7.3k Views Asked by At

In order to debug a Tensorflow model I need to see whether the gradients get changed or if there any nans in them. Simply printing a variable in Tensorflow does not work because all you see is:

 <tf.Variable 'Model/embedding:0' shape=(8182, 100) dtype=float32_ref>

I tried to use tf.Print class but can't make it work and I wonder if it can be actually used this way. In my model I have a training loop that prints loss values of each epoch:

def run_epoch(session, model, eval_op=None, verbose=False):
    costs = 0.0
    iters = 0
    state = session.run(model.initial_state)
    fetches = {
            "cost": model.cost,
            "final_state": model.final_state,
    }
    if eval_op is not None:
        fetches["eval_op"] = eval_op

    for step in range(model.input.epoch_size):
        feed_dict = {}
        for i, (c, h) in enumerate(model.initial_state):
            feed_dict[c] = state[i].c
            feed_dict[h] = state[i].h

        vals = session.run(fetches, feed_dict)
        cost = vals["cost"]
        state = vals["final_state"]

        costs += cost
        iters += model.input.num_steps

    print("Loss:", costs)

    return costs

Inserting print(model.gradients[0][1]) into this function won't work, so I tried to use the following code right after loss print:

grads = model.gradients[0][1]
x = tf.Print(grads, [grads])
session.run(x)

But I got the following error message:

ValueError: Fetch argument <tf.Tensor 'mul:0' shape=(8182, 100) dtype=float32> cannot be interpreted as a Tensor. (Tensor Tensor("mul:0", shape=(8182, 100), dtype=float32) is not an element of this graph.)

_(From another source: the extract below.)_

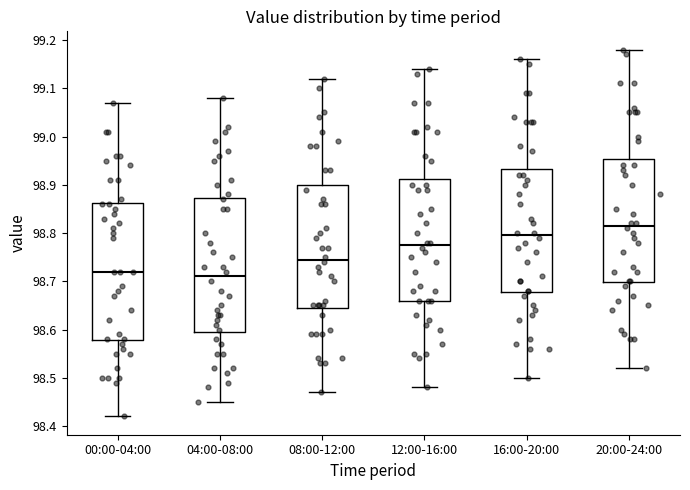

Which box's median line is the highest?

20:00-24:00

Which makes sense because tf.Print is indeed not part of the graph. So, I tried using tf.Print after loss computation in actual graph but that didn't work as well and I still got Tensor("Train/Model/mul:0", shape=(8182, 100), dtype=float32).

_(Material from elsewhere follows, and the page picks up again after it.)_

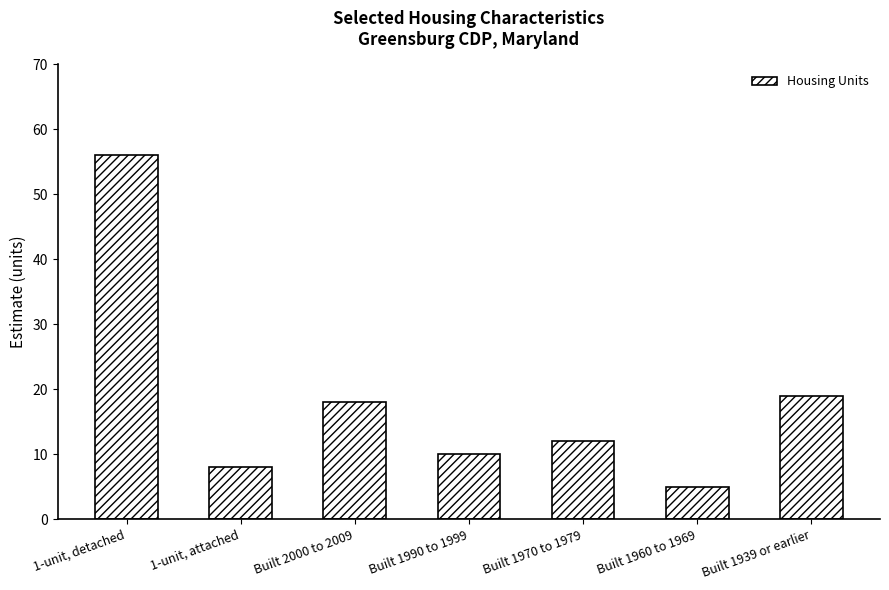

How many bars are there in total?

7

How can I print the gradients variable inside the training loop in Tensorflow?

1

There are 1 best solutions below

1
On BEST ANSWER

In my experience, the best way to see the gradient flow in tensorflow is not with tf.Print, but with tensorboard. Here's a sample code I used in another problem where gradients were the key issue in learning:

for g, v in grads_and_vars:
  tf.summary.histogram(v.name, v)
  tf.summary.histogram(v.name + '_grad', g)

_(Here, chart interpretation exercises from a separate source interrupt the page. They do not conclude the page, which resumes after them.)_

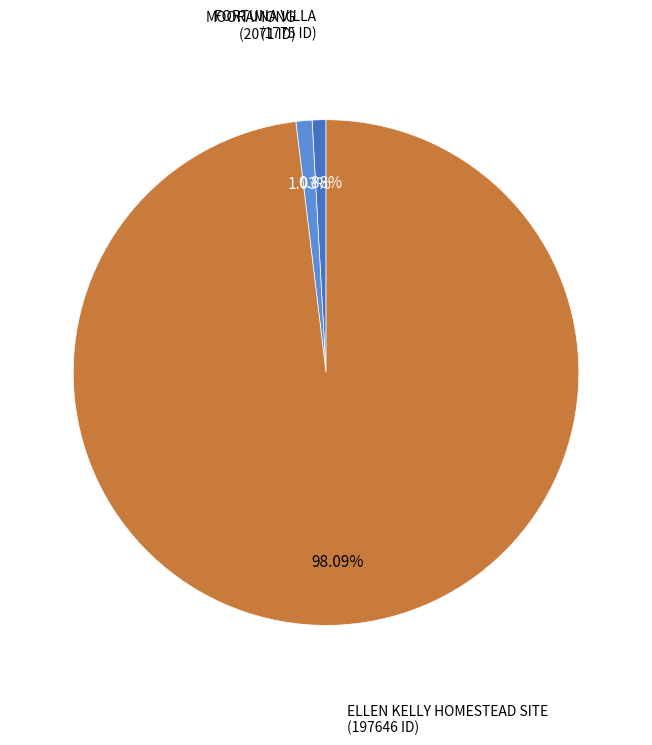

Between FORTUNA VILLA and ELLEN KELLY HOMESTEAD SITE, which is larger?

ELLEN KELLY HOMESTEAD SITE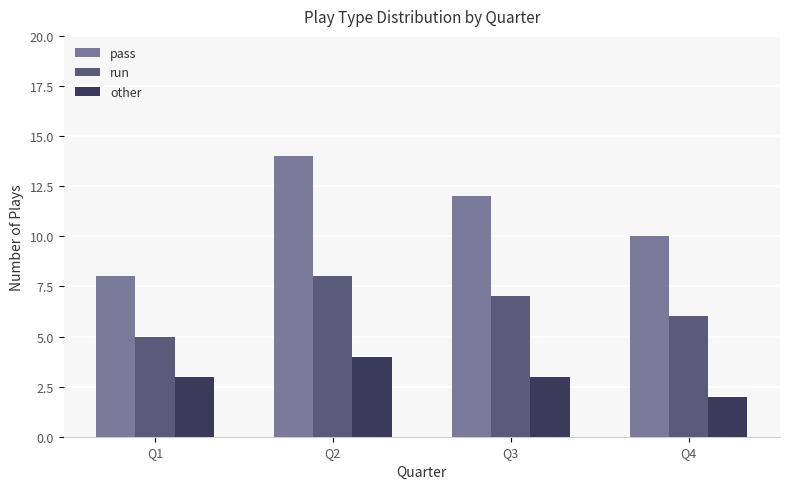

Reading left to right, transcribe all the data shown in this chart.

pass: 8	14	12	10
run: 5	8	7	6
other: 3	4	3	2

merged = tf.summary.merge_all()
writer = tf.summary.FileWriter('train_log_layer', tf.get_default_graph())

...

_, summary = sess.run([train_op, merged], feed_dict={I: 2*np.random.rand(1, 1)-1})
if i % 10 == 0:
  writer.add_summary(summary, global_step=i)

This will present you the distribution of gradients over time. By the way, to check for NaN there's a dedicated function in tensorflow: tf.is_nan. Usually, you don't need to check if the gradient is NaN: when it happens, the variable explodes as well and this will be visible in tensorboard clearly.